Some components may appear as “STOPPED” if your VM is too slow (cloud_controller in my case). So maybe it’s a good idea to issue a bin/vcap status afterwards to see if everything has booted properly. If not, you can restart a specific service like that: bin/vcap start cloud_controller. It’s probably a good idea to watch the log ‘live’ too: bin/vcap tail to detect any problem. Be careful, it’s really verbose.

One other step, you need to make a local SSL tunnel so that commands sent to api.vcap.me (a conventional domain in cloud foundry ecosystem, which resolves to 127.0.0.1) are forwarded to the VM. If you find a solution to forward your local 80 port to the VM one, go ahead. But communicating to your vagrant VM directly didn’t seem to be that easy for me, so I uncommented the config.vm.forward_port (forward local 8080 to VM’s 80) in the Vagrantfile, restarted the VM (vagrant halt; vagrant up), and started CF services as described above.

When everything’s ok, log out and, from the host:

gem install vmc
vmc target api.vcap.me:8080
vmc info

You should see something like:

VMware's Cloud Application Platform
For support visit http://support.cloudfoundry.com

Target:   http://api.vcap.me:8080 (v0.999)
Client:   v0.3.14

Now we can (finally!) play with your new toy.
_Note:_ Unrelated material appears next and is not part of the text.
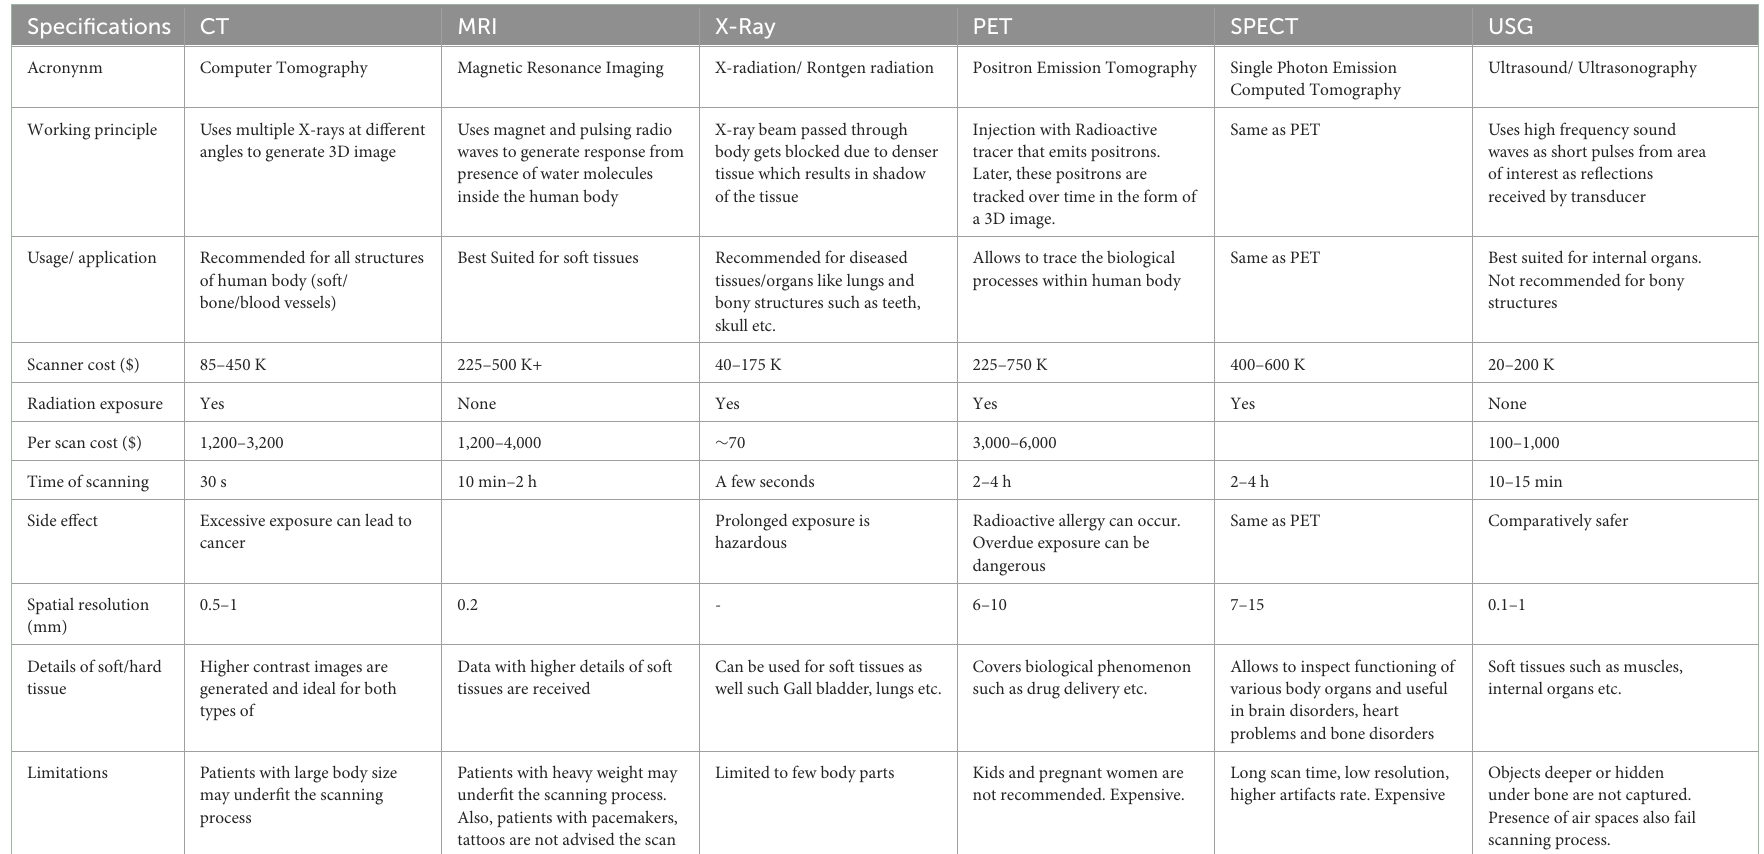
TABLE 1 Comparative analysis of common and widely used imaging modalities for medical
First register and login:

vmc register --email foo@bar.com --passwd password
vmc login --email foo@bar.com --passwd password

And build our first app (adapted from the README):

mkdir env && cd env
echo -e "require 'rubygems'\nrequire 'sinatra'\nget('/'){ host = ENV['VMC_APP_HOST']; port = ENV['VMC_APP_PORT']; %(<h1>XXXXX Hello from the Cloud! via: #{host}:#{port}</h1>) }" > env.rb

Then deploy it, as easy as:

vmc push env --instances 4 --mem 64M --url env.vcap.me -n

In case it doesn’t work, and you want to consult logs manually, apps are stored in /var/vcap.local/dea/apps/ in the VM. Note that you can see an Error on startup even if the application starts correctly, don’t know why.

Anyway, the result in http://env.vcap.me:8080/ should be OK, you’ll see your four instances answer alternatively like a charm.

Run vmc help if you want to scale the app because of an excessive load!

Conclusion: the product seems great, but it’s not really well-documented and it can be hard to find informations or people with the same problems. Community seems to be super-reactive tho. In the past I tried to play with more complex app (rails+mysql) and had other problems, so I let you test and see if you’re happy with CloudFoundry.